Two, influence of each step to red bean in above-mentioned processing method is investigated:
1. red bean routinely impregnates (solid-liquid ratio 1: 3,40 DEG C of temperature) and ultrasonic wave auxiliary impregnates (solid-liquid ratio 1: 3, temperature 40
DEG C, ultrasonic power 180W) raw material water absorption rate comparing result it is as shown in table 1, the results showed that in identical solid-liquid ratio and temperature strip
Under part, red bean reaches close water absorption rate, and the Dipping time is 1.6 times or so of ultrasonic wave auxiliary soaking time, ultrasonic wave
Auxiliary, which is impregnated, can be obviously shortened red bean soaking time.

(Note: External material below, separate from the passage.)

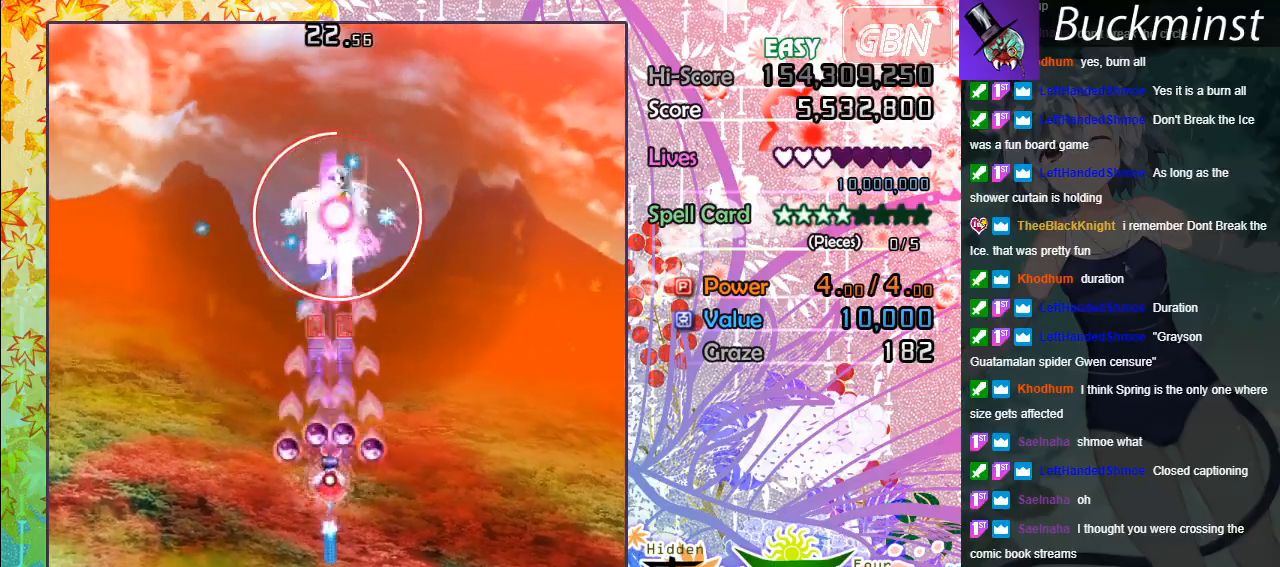
{"buttons": ["A", "X"], "left_stick": "down-right", "events": [[333, "left_stick", "down-right"]]}
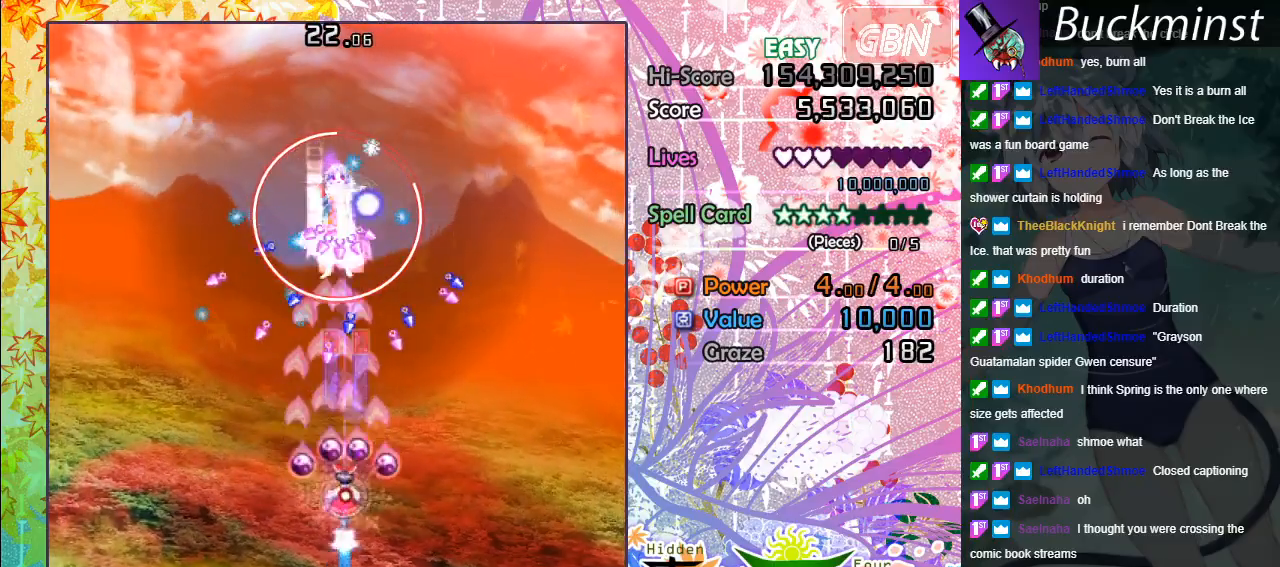
{"buttons": ["A", "X"], "left_stick": "down", "events": [[17, "left_stick", "center"], [250, "left_stick", "down"]]}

The different immersion way red bean water absorption rate comparative analyses of table 1
Immersion way | It is conventional to impregnate | Ultrasonic wave auxiliary is impregnated |
Soaking time | 2h | 75min |
Water absorption rate | 5.12% | 5.67% |
2. Example 1 processes the red bean (red bean made from embodiment 1) after microwave drying obtained and non-precuring is red
Beans (the raw material red bean after step (1) is selected, cleaned) boil 15min in boiling water respectively, boil in a covered pot over a slow fire 5min, use Texture instrument after cooling
Measure its hardness, elasticity, gumminess and chewiness.Determination condition are as follows: round type is popped one's head in (Φ 100mm), test speed 60mm/
Min, triggering pressure are 0.5N, deformation quantity 50%.The results are shown in Table 2, and 15min is boiled in boiling water, after boiling in a covered pot over a slow fire 5min, embodiment
The hardness of red bean made from 1 reduces 2 times compared with the hardness of raw material red bean, and gumminess and chewiness reduce nearly 3 times.Through product
It tastes, red bean made from embodiment 1 cures completely after boiling in a covered pot over a slow fire 5min through boiling water boiling 15min, has the distinctive mouthfeel of red bean and wind
Taste.
Red bean made from 2 embodiment 1 of table and raw material red bean are boiled 15min in boiling water, and texture compares after boiling in a covered pot over a slow fire 5min processing
Analysis
3. red bean made from embodiment 1 and raw material red bean, using color difference meter respectively to its a*、b*And L*Value is measured,
It the results are shown in Table shown in 3, a compared with raw material red bean of red bean made from embodiment 1*Value, b*Value and L*Value increases, and color is in dark red
The color of color, red bean made from embodiment 1 changes but unobvious.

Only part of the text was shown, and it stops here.